Ho sempre evitato l'onta, vuoi perché non ero nella lista dei bagnaletto, vuoi perché quel liquido si solidificava presto e nel cambio mensile delle lenzuola non risultavano tracce visibili. Il che, tra l'altro, escludeva che potessero essere frutto dei peccati verdi, tanto osteggiati dal prete fanatico della nostra purezza.

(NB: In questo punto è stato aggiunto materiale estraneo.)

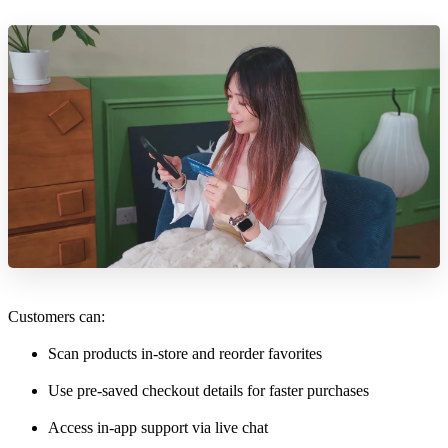
Customers can:
Scan products in-store and reorder favorites
Use pre-saved checkout details for faster purchases
Access in-app support via live chat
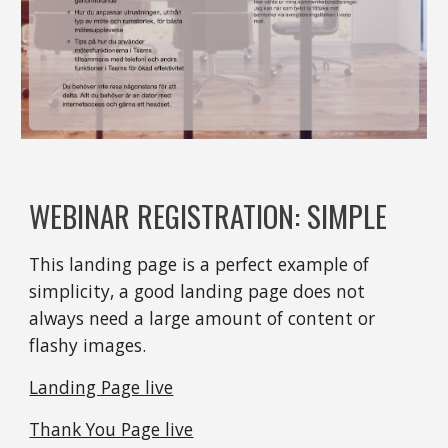
WEBINAR REGISTRATION: SIMPLE
This landing page is a perfect example of 
simplicity, a good landing page does not 
always need a large amount of content or 
flashy images.
Landing Page live
Thank You Page live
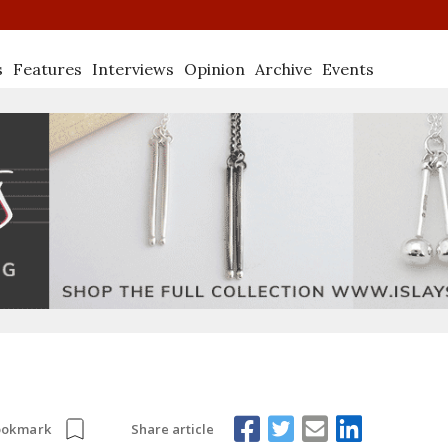
s
Features
Interviews
Opinion
Archive
Events
Share article
ookmark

Il mio primo ventennio di vita si era accavallato con il precedente, che sarebbe passato alla Storia per motivi ben più pesanti di questo mio. Il Ventennio è stato raccontato, illustrato, commentato, interpretato in modi diversi, come tutti gli avvenimenti storici. Questo mio non passerà alla Storia, poiché non ha documenti, tanto meno immagini; ha solo ricordi che, nitidi come sono, risvegliano un periodo che sovente mette disagio raccontare. Quanto brevemente descritto faceva parte di uno strascico del Ventennio, durante il quale i ragazzi erano da curare solo in vista di farne carne da cannone; per il resto i ragazzi, gli orfani soprattutto, erano da domare prima, e plasmare poi. La carne da cannone non era più necessaria, ma il retaggio del domare e poi plasmare era ancora fresco, e solo il tempo avrebbe prima attenuato e poi cancellato. L'olio di fegato di merluzzo, destinato ai ragazzi un po' debolucci nel fisico, aveva sostituito quello famigerato di ricino, ma sovente risultava più punitivo che curativo.